■ **WORK TASK 1**
In the passage on CXCR4 mutations in Waldenström macroglobulinemia, where in the CXCR4 protein were all the identified mutations located?
■ **WORK TASK 2**
Write the next part of the passage on CXCR4 mutations in Waldenström macroglobulinemia, starting after its final sentence.

Overall, 17 different mutations were identified in CXCR4, including 12 that we have described for the first time in Waldenström macroglobulinemia. Interestingly, only one type of CXCR4 mutation was observed in either patient, and all mutations identified were located in the 45 amino acid intracytoplasmic carboxy-terminal tail. These mutations were never observed in the paired T lymphocytes and thus confirmed their somatic feature. All mutations were heterozygous, and no UPDa (acquired uniparental disomy, LOH without variation of copy number) was observed at CXCR4 locus nor variation of copy gene number (gain or deletion) in our cohort, using SNP array.
High allelic frequency of CXCR4 mutation in Waldenström macroglobulinemia
NGS also allowed the quantification the allelic frequency of the variant of CXCR4 mutations. This quantification allows to conclude for the percentage of mutation in the clonal population for a given patient and thus to differentiate between clonal (dominant clonal) and subclonal. The mutation load of CXCR4 varied from 13.5% to 47.58% (mean, 35.2%) using the VAF (n = 14, CXCR4mut Waldenström macroglobulinemia in our series). Interestingly, for 12 patients with Waldenström macroglobulinemia, the high VAF of CXCR4 mutation was suggested to be present in the dominant clone. However, we were also able to identify the presence of CXCR4 mutations at the subclonal level in 4 patients using NGS, and for these 4 patients, the VAF varied from 13.5% to 26% (Fig. 2).
Nonsense (CXCR4NS) and frameshift (CXCR4FS) CXCR4 mutations lead to truncation of CXCR4 C-terminal
Among the CXCR4 mutations observed, 11 of 24 (45.8%) and 13 of 24 (54.2%) were nonsense (CXCR4NS) and frameshift (CXCR4FS) mutations, respectively. The most frequent mutation was the C1013G (S338X) mutation (5 of 98, 5.1%) followed by C1013A (S338X; 3 of 98, 3%). The modelization of C1013G/CXCR4 and C1013A/CXCR4 variants predicts a stop codon in place of a serine at amino acid position 338 (S338X). We also found several other mutations to S338, suggesting a hotspot locus in CXCR4 gene. The S338 hotspot mutation was targeted in 50% of mutated cases in Waldenström macroglobulinemia. Other CXCR4NS mutations were here described. Interestingly, the exact same acquired R334X mutation in Waldenström macroglobulinemia was also previously described in the constitutional WHIM syndrome (19).
Increased expression of CXCR4 in Waldenström macroglobulinemia with CXCR4mut
Because we observed that all mutations were located in the C-terminal tail of CXCR4 and that this C-terminal domain plays a critical role in the desensitization process that contributes to the regulation of the signal transduction and CXCR4 expression (2); we then sought to study the impact of CXCR4 mutation on the expression of CXCR4 on the membrane of Waldenström macroglobulinemia tumor cells using flow cytometry. CXCR4 was expressed in all cases (n = 53), including the 12 CXCR4mut patients. The pattern varied widely using the MFIR to evaluate the CXCR4 expression (MFI varied from 4.6 to 148.7). However, there was a significant greater expression of CXCR4 protein in Waldenström macroglobulinemia with CXCR4mut (P = 0.003; Fig. 3). This increased expression was observed independently of the type of mutation (data not shown).

■ **DATA FOR ANALYSIS**
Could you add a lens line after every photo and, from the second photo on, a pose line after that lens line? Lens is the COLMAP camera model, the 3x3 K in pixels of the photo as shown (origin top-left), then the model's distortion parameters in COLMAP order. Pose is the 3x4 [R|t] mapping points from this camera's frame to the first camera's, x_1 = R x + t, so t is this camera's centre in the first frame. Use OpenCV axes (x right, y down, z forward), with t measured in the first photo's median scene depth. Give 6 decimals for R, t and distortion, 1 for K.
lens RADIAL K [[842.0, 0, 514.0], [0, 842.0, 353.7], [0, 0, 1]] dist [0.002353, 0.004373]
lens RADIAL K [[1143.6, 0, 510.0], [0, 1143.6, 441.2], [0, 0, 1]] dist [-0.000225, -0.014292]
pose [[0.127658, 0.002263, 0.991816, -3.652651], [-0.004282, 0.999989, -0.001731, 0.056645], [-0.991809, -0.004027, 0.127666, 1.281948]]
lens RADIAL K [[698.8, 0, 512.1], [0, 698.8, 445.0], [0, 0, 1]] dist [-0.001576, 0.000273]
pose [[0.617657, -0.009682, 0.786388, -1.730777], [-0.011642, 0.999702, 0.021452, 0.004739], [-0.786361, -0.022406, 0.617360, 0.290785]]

■ **RESPONSE 1**
In the 45 amino acid intracytoplasmic carboxy-terminal tail.

■ **RESPONSE 2**
Phenotypic signature associated to CXCR4mut genotype
CXCR4 directly interacts with CD49d in response to CXCL12 signaling in regulating migration and adhesion of Waldenström macroglobulinemia cells to the bone marrow microenvironment (10). CD49d favors lymphocyte homing by cooperating with CXCR4 in stromal cell adhesion and extracellular matrix (9). We then studied the impact of CXCR4 mutation on the expression of the integrin VLA4 (CD49d) using flow cytometry (n = 53). CD49d was expressed in all Waldenström macroglobulinemia cases; but no difference in CD49d expression was observed according to CXCR4 mutation. In contrast, a higher expression of CD49d was observed in Waldenström macroglobulinemia with MYD88 L265P mutation (P = 0.048; Fig. 3). Similarly, we found no difference in CD38 expression according to CXCR4 mutation, despite of the known functional link between CXCR4, CD49d, and CD38 (20). CD138 mediates cell adhesion to the extracellular matrix and is a marker of plasmacytic differentiation (21). Interestingly, we found a significant lower expression of CD138 (syndecan1) in the CXCR4mut group (P = 0.034). We found no difference in the CD27, CD23, CD10, K/L expression and the Matutes' score between CXCR4mut and CXCR4wild subgroups.
Genomic signature of CXCR4mut Waldenström macroglobulinemia
We then sought to study whether a specific high-throughput SNPa signature was associated to CXCR4mut Waldenström macroglobulinemia in a series of 53 Waldenström macroglobulinemia including 12 CXCR4mut. For this analysis, we have considered “presence of one” as any genomic abnormality including gain, loss, and/or copy number without LOH (CN-LOH), identified using SNPa. In this first analysis, we have compared presence versus absence of genomic abnormality according to presence of CXCR4 mutation. We found a relationship between CXCR4mut and a greater frequency of genomic aberrations in Waldenström macroglobulinemia compared with CXCR4wild (91% vs. 68%, P = 0.010).
We then evaluated the number of genomic abnormality as a reflection of the genomic complexity on the basis of the number of SNP abnormalities. We found that CXCR4-mutated Waldenström macroglobulinemia had a greater mean number of abnormality (5.8 vs. 2.8 per patient, P = 0.046). No significant difference was observed between Waldenström macroglobulinemia with clonal or subclonal CXCR4 mutation.
Furthermore, we analyzed the relationship between CXCR4 mutation and certain type of SNP aberration. We have observed that Waldenström macroglobulinemia with CXCR4mut had a greater incidence rate of trisomy 4 (complete or partial), 58% versus 12% respectively (P = 0.002); a greater frequency of gain of Xq, including MYD88 pathway–based IRAK1 gene, and of deletion 8p (P = 0.002 and P = 0.007, respectively; Fig. 4). Finally, we also found a greater frequency of deletion 6q, including the NF-κB pathway–based TNFAIP3 gene (P = 0.038). We found no relationship to deletion 7q, deletion 11q, deletion 17p, deletion 13q14, trisomy 18 in our study. No difference of SNPa feature was observed according to the type of CXCR4 mutation (nonsense (CXCR4NS) versus frameshift (CXCR4FS) mutations.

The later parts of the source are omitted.